Statistical Data Analysis: Variables, Distributions, and Measures
Statistics
Statistics: The collection, organization, summary, interpretation, and communication of digital information.
Types of Statistics
Descriptive Statistics: Quantitatively describe a number of people, places, or things.
Inferential Statistics: Draw conclusions about a large group through a small part of the total.
Applications
Health, business, and industry.
Key Concepts
Entity
Focuses attention on a group of people, places, or things.
Variable
Is the feature set of entities of interest in scientific research.
Types of Variables
Random Variable
If the numerical values a variable takes are random and unpredictable, we represent them using capital letters X, Y, and Z.
Continuous Variable
A variable that takes values in a continuous range (e.g., measured uniformly).
Discrete Variable
A variable whose values are separated by a certain amount, with gaps or breaks between possible values.
Quantitative Variable
Variables with numerical values resulting from measurements (e.g., height, weight, temperature).
Qualitative Variable
A variable whose values consist of categories.
Data Analysis
Frequency Distribution
A representation of the numerical categories of a variable along with the number of entities in each category.
Class Intervals: Non-overlapping, contiguous categories identified by upper and lower class limits.
Types of Frequency Distributions
Cumulative Frequency Distribution
Data presented on a cumulative basis, showing the total count up to each category.
Relative Frequency Distribution
Proportion or percentage of values in each class interval, showing the relative frequency of observations.
Histogram
A graphical representation of a frequency distribution or relative frequency distribution.
Features:
- Possible values on the horizontal axis, frequency on the vertical axis.
- Each class interval is represented by a bar.
- Bars have the same width as the corresponding class intervals.
- The height of a bar corresponds to the frequency of values in that interval.
Frequency Polygon
A graphical representation of a frequency distribution, connecting the midpoints of the tops of histogram bars.
Features:
- Endpoints are connected to the horizontal axis at the midpoints of adjacent imaginary class intervals.
- The total area under the curve equals the total area under the histogram.
Shapes of Frequency Polygons
- Leptokurtic: Concentrated results in the distribution center.
- Mesokurtic: Ideal normal curve shape.
- Platykurtic: Opposite of leptokurtic, flatter distribution.
- Symmetric: Normal curve, halves match when folded.
- Rectangular: Uniform distribution.
- Bimodal: Frequencies of two different populations in a single graph.
Sampling
Simple Random Sampling
Method of obtaining data from a sample of a population, used in statistical inference.
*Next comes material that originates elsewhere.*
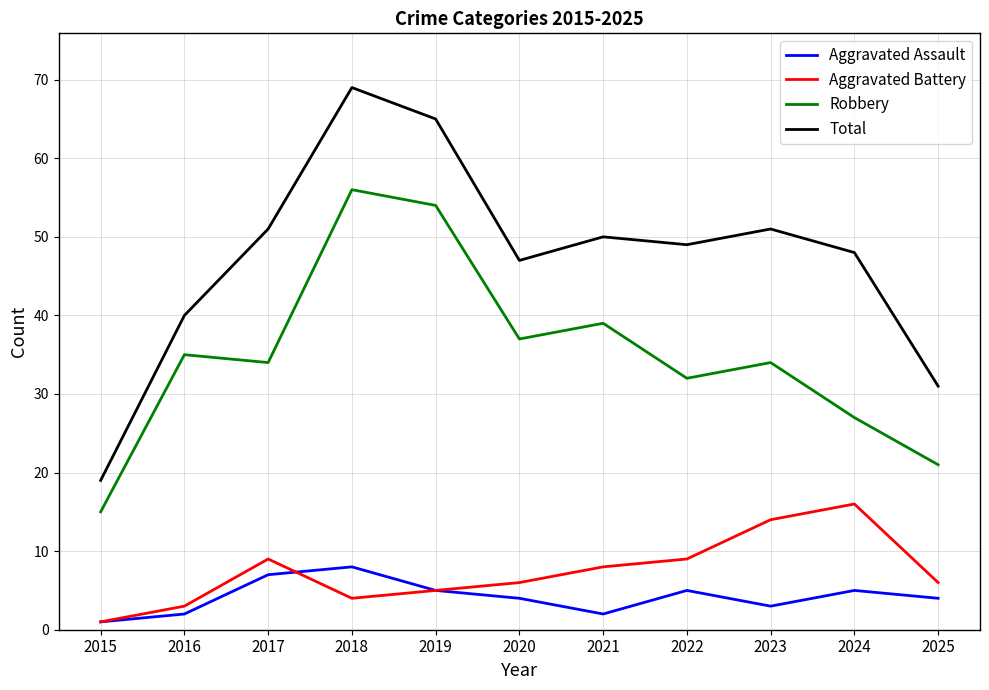

True or false: Total and Aggravated Battery cross at least once.

False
Measures of Central Tendency
A single number indicating the center of a series of numbers.
- Arithmetic Mean: The average of all values.
- Median: The middle value when data is ordered.
- Mode: The most recurring value.
- Range: The difference between the maximum and minimum values.
Measures of Dispersion
- Variance: The average of the squared differences from the mean.
- Standard Deviation: The square root of the variance.